Media: improve public sector, or control private sector?

INteresting piece from Colum Kenny in which he considers the possible reasons for the late arrival of the Republic’s overdue legislation on the media. He hints at an internal struggle within the cabinet over the degree of media control that might reside with a future statutary body: with McDowell looking for less and his colleagues apparently looking for more. One reader wrote in response to the Slugger debate started here that, the Minister’s focus on improving the quality of public broadcasting is for the very good reason that “RTE is in receipt of public monies and has legal obligations of impartiality and objectivity. The rest of the media funds its own way – it has no such legal obligation to be impartial or objective. As long as they stay within the laws of incitement, sedition and contempt of court, they are free (and should remain free) to say what they want”.
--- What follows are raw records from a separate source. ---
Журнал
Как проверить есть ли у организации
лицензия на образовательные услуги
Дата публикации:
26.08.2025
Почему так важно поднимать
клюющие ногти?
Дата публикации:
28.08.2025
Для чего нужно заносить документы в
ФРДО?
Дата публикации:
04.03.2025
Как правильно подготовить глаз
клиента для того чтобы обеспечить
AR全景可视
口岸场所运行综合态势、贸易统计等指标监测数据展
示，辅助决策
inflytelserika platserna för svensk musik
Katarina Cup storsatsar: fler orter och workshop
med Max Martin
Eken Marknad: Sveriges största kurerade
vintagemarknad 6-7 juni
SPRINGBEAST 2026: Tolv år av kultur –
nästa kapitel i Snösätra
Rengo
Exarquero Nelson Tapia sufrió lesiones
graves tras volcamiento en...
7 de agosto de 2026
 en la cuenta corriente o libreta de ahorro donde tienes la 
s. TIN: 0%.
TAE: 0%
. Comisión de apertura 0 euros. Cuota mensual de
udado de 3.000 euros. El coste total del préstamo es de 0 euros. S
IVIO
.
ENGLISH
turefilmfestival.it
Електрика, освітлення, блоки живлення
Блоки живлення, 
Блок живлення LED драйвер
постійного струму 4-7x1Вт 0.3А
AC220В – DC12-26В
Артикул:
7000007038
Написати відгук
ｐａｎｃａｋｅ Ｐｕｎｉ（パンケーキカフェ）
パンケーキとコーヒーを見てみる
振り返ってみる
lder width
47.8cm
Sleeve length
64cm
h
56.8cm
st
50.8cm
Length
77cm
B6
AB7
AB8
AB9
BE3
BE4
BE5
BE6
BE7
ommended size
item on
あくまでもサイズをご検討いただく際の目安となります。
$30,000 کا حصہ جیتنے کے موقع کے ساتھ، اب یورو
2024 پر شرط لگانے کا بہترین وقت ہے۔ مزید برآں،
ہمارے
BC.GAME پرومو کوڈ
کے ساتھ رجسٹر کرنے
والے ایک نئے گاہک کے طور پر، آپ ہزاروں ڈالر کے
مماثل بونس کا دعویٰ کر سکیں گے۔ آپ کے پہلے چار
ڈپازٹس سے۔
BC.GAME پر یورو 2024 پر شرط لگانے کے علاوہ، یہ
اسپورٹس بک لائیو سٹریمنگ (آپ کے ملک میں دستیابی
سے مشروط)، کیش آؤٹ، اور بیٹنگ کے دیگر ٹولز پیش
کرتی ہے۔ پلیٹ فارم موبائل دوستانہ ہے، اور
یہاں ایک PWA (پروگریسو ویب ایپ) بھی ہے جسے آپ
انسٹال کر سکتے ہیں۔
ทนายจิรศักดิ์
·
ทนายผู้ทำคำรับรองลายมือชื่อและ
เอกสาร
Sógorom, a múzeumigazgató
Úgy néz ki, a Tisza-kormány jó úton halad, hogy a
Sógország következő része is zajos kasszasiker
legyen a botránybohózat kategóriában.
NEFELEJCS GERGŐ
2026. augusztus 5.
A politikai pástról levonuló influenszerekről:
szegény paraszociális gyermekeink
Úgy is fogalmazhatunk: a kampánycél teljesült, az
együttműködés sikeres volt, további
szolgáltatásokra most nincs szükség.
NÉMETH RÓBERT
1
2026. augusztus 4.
In contrast, Vincent Browne’s consistent approach to the ‘irresponsible media problem’ puts a premium on control putting a limit on the degree to which private players in the media market can establish single or complex monopolies and thus taking hold of the Republic’s wider political discourse:

There clearly is no disposition to do anything about the concentration of media ownership, in part, one suspects, because of fear what the corporate media barons would do in retaliation. He argued that the public service media should not take its cue from the private media and should be critical of the private media. But how does this fit with an objection to the public service media seeking to establish an independent agenda, seeking to ask different questions, seeking to shape the democratic debate outside the parameters decided by the private corporate media? He hints public service media should conform to the agenda set by politicians themselves. But he has already conceded that politicians do not set the agenda, it is the private media.